Ingrid Mezo
Thurmont town superintendent Jim
Griever is looking into the town building its own power
generator to give the town more control over electric rates
for its residents.
Town residents in 2007 will continue
to see their electric bills go up, and recent power cost
adjustments have caused the rate to go up more than originally
anticipated—a total of 46 percent from April 2006 to January
2007— amounting to an average bill that costs $14.03 more than
last year, a spokesperson for Downes Associates, Inc., said
during a recent presentation to the town. Downes Associates is
the company the town hired to oversee its electric contract
with Allegheny Electric Supply (AES).
Thurmont is seeing these rate
increases earlier than other municipalities throughout
Frederick County and the state, due to rate caps in effect
until 2009 elsewhere that were placed there in an effort to
moderate the soaring power costs caused by deregulation of
power companies throughout the state. But, once those rate
caps come off, residents throughout the state will be hit
hard, Mayor Martin Burns has repeatedly said.
The Town of Thurmont, along with
Hagerstown, Front Royal, and Williamsport entered into a power
contract with AES for the next five years in an effort to
stabilize rising electric prices during periods of volatility
in the market.
Payment plans are available for
residents who are struggling, and the town is providing
materials to educate residents on how they can get tax credits
from the federal government and what they can do in their
homes to save energy.
Griever, who has been in the electric
business for 30 years, said de-regulation of power companies
in other states throughout the country has had the same effect
universally of increasing electric rates to residents.
Attempts at re-regulation, he said, have not helped either.
"It costs too much to get into the
business," he said during an interview. "Telemarketers were
trying to get into it and make money without risk, and it
didn’t work."
Efforts to cut costs to electric
companies, so that shareholders could still get their profits
despite the rate caps have created a dangerous situation
through out the state, Griever added. "There are trees way
above the 200 KV line on the beltway to Baltimore, and the
lines have burned holes through the trees," he said. "[If
trees were to fall on that line] it would make lights go out
all over Maryland, and West Virginia, and D.C. It would be a
mess."
Griever pointed to a 2001 heat wave in
Chicago in which 2,000 people died because the power went off.
In Spain and France, power outages caused the deaths of 6,000.
The problem with electricity, Griever
said, is "There is too much demand, and not enough
electricity, so they’re charging people when the prices go
up."
Griever, who spearheaded building a
power plant in Geneva, IL, where he was formerly employed, is
starting to work on a similar project in Thurmont. That will
involve determining what kind of generator would make the most
sense to build, conducting a cost benefit analysis to see if
it is worth building, and then town board members taking a
final vote on it.
"What it will amount to is revealing
the town’s options because the contract [with AES] expires in
four-and-a-half years," Griever said.
The biggest similarity between
Thurmont and Geneva, IL, is that there is a lack of
transmission capacity in the region, Griever added.
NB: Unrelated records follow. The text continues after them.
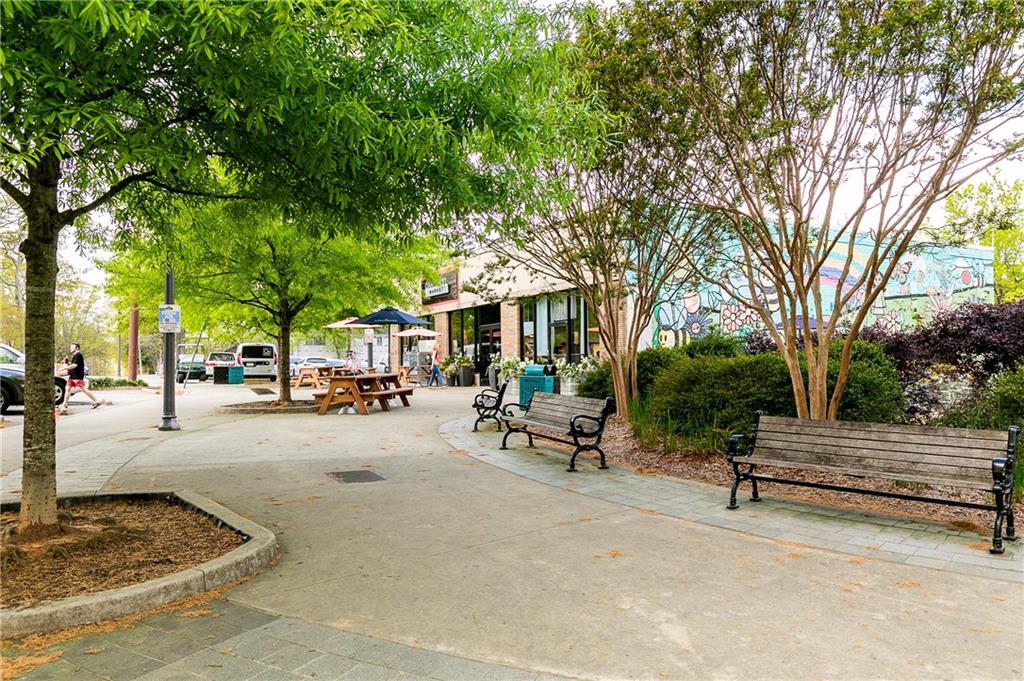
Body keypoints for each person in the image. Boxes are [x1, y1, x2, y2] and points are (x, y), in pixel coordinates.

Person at [60, 342, 104, 413]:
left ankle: (96, 401)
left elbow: (74, 365)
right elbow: (72, 365)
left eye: (72, 347)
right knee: (67, 388)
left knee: (83, 389)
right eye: (70, 347)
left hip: (77, 376)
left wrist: (64, 368)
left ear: (77, 348)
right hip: (73, 376)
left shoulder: (78, 354)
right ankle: (65, 404)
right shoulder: (75, 355)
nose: (70, 348)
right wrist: (67, 362)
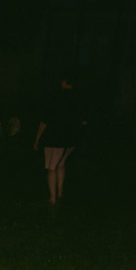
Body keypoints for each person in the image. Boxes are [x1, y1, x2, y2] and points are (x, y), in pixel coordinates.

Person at [32, 77, 87, 206]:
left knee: (51, 168)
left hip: (55, 139)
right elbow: (84, 121)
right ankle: (60, 192)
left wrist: (37, 139)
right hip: (71, 140)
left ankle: (52, 198)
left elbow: (45, 120)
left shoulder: (57, 97)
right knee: (61, 164)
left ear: (64, 82)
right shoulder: (78, 98)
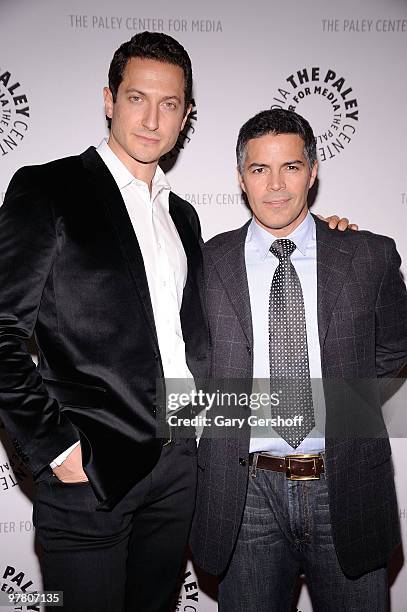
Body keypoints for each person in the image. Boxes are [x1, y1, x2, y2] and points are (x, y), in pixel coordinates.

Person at [0, 31, 353, 611]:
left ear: (186, 116)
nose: (152, 119)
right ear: (109, 99)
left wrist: (330, 241)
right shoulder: (49, 189)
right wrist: (58, 448)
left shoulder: (184, 216)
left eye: (170, 105)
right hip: (92, 476)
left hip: (179, 472)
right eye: (137, 98)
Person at [190, 108, 407, 611]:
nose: (276, 185)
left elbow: (396, 342)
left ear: (312, 171)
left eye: (290, 167)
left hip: (346, 485)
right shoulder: (204, 262)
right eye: (259, 169)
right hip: (243, 496)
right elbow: (192, 361)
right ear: (241, 178)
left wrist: (344, 391)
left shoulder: (368, 255)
This is a
problem in any areas around large metropolitan areas in the
United States. "And, even though Thurmont has that
transmission line going through the middle of it, the cost to
get the electricity to Thurmont is a very significant amount
of the electric bills
that residents pay every month," he
said.
Griever said he would look into all
five different methods to generate electricity, including
wind, solar, natural gas, fuel oil, and diesel.
"Not all of them would make sense, but
we’ll look at them anyway," he said. "Fuel cell technology has
come a long way in the last few years…We’ll investigate it,
and then once the type of generation is chosen, then a cost
benefit analysis looking over the next 20 or 30 years. You
determine your payback with any project of this size; you
determine if you move forward with it at that point. Number
one is feasibility, then cost benefit analysis, then you
decide at that point."
Burns, and Commissioners Wayne Hooper
and Ron Terpko have all expressed an interest in the project.
"This is something we would have to go
to Downes Associates for them to assist us with looking into
all this," Burns said. "We’ll see if it’s worth it, if oil
keeps going up…if it’s anticipated a cost savings is realized.
I’m always willing to look into anything."
Griever said he expects to have a
completed cost benefit analysis by the end of 2007.